Kurgans: mobilities of the immobile across Eurasia

Chris Gosden (University of Oxford)

Between 800 and 400 BC a series of burial mounds are found from Arzhan in the Tuvan Republic, south Siberia in the east to places like Hochdorf in western Germany. These burial mounds vary in their details, but many have specific features on common, which include wooden frameworks lying beneath them, a wooden chamber for the deceased and construction from mud and soil brought from some distance around the mounds, seemingly mapping and referencing their local areas. Dating is difficult, but the earliest occurrence of such mounds appears to be in the east with movements to the west. Their distribution poses a series of questions, as although the mounds are too similar to resemble each other through chance, the local archaeological contexts in which they are found vary considerably. Their distribution is very broad, but is also discontinuous - there are areas in which such mounds are not found. We cannot invoke movements of human groups and in any case we need to think how such massive undertakings came to be salient in a range of varied local circumstances. These burial mounds are particular instances of a broader set of connections across Eurasia in the first millennium BC, challenging us to come up with explanations for connections and movements over extremely long distances.

Druids in the Crash Zone: a camp fire story of time zones and framerates

Louisa Minkin (Central Saint Martins, University of the Arts, London)

At Halloween the veil between worlds becomes thin. Hauntings are played out. Level violations may occur. Objects get beached.

Digital capture and deposition move objects across borders. There is a permeability between virtual worlds and what is named prehistory: obdurate lithic cultures and the disappearance of a firm place.

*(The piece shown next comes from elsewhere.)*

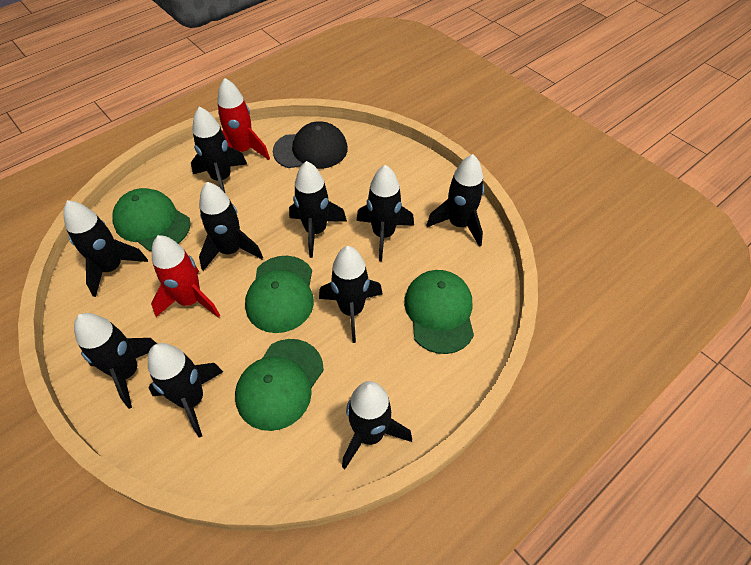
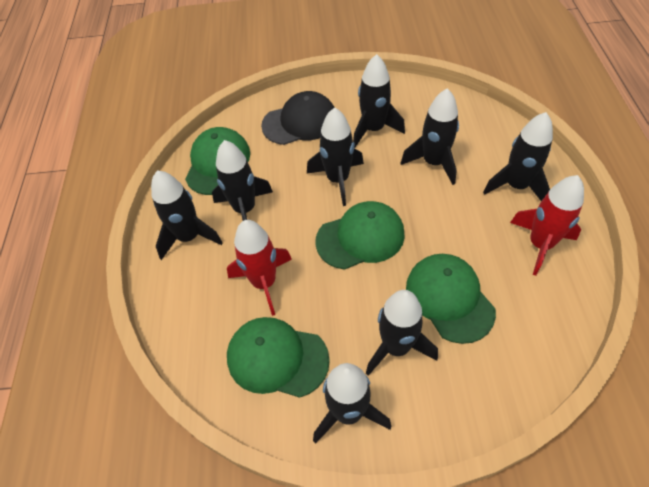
black rocket: [63,200,148,297] [74,313,157,409] [148,343,223,437] [191,107,247,193] [199,182,263,271] [289,161,347,258] [319,246,383,343] [342,381,412,469] [356,165,414,261] [426,154,484,247] = 10 -> [151,170,223,260] [212,140,273,221] [307,107,364,206] [313,363,391,444] [353,54,405,147] [366,290,438,376] [401,88,459,185] [483,112,553,201] = 8

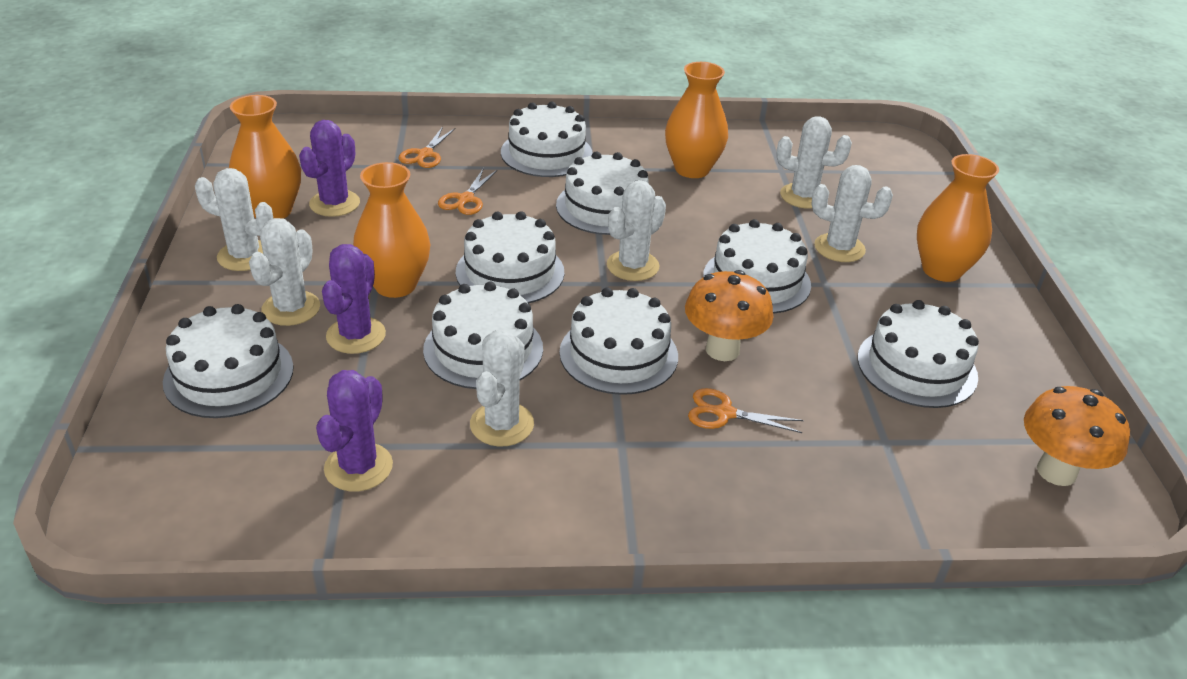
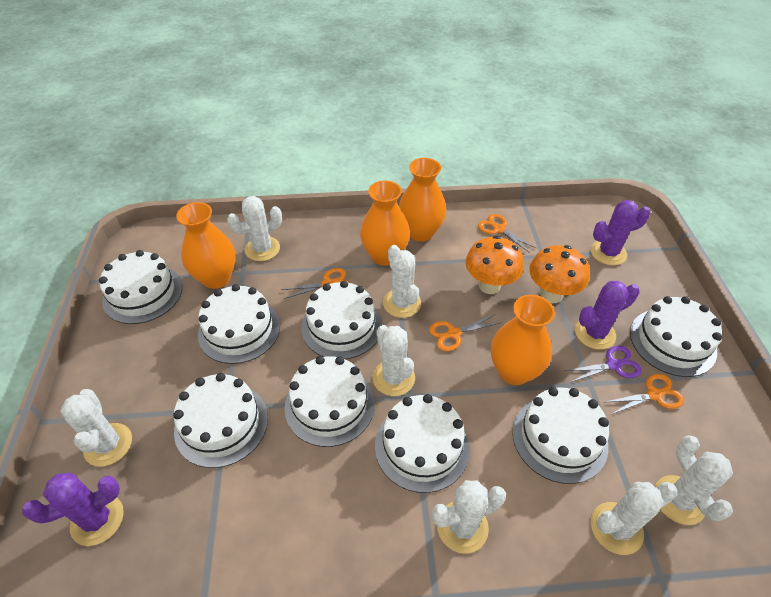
orange scissors: [398,127,455,168] [438,168,497,215] [688,388,804,433] = 3 -> [281,268,350,299] [429,314,502,351] [478,214,536,253] [606,374,684,415] = 4
purple scissors: none = 0 -> [565,346,642,382] = 1
white cactus: [195,168,273,271] [249,218,320,326] [470,330,534,447] [607,180,666,281] [776,116,852,209] [811,165,893,262] = 6 -> [61,389,132,466] [227,196,282,261] [372,325,415,396] [383,245,421,318] [432,480,506,554] [591,482,677,555] [655,435,733,525] = 7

I am going to look at two residual spaces, the undrained swamp of Secondlife and the islands of Orkney. This is work done in collaboration with artists Ian Dawson and Francis Summers and archaeologists Marta Diaz Guardamino and Andrew Jones. Our relation is skeuomorphic; the transdisciplianry application of methodologies moves objects too.

As an archaeologist would document an excavation, extending conventional methods through 3D visualisation technology to work in new ways with the archaeological record [Reilly 2015] we chose to document a world built and razed digitally by a group of anonymous gamers called the Yung Cum Bois. We applied visualisation technology learned from archaeology to the avatars, temporary structures and abandoned ruins of an online world, Second Life. We patched together a kind of virtual photogrammetry, enabling the monumentalisation of avatars, objects and scenarios, recompiling these into new configurations and -uploading them freely to be reused, detourned and weaponised by our virtual friends.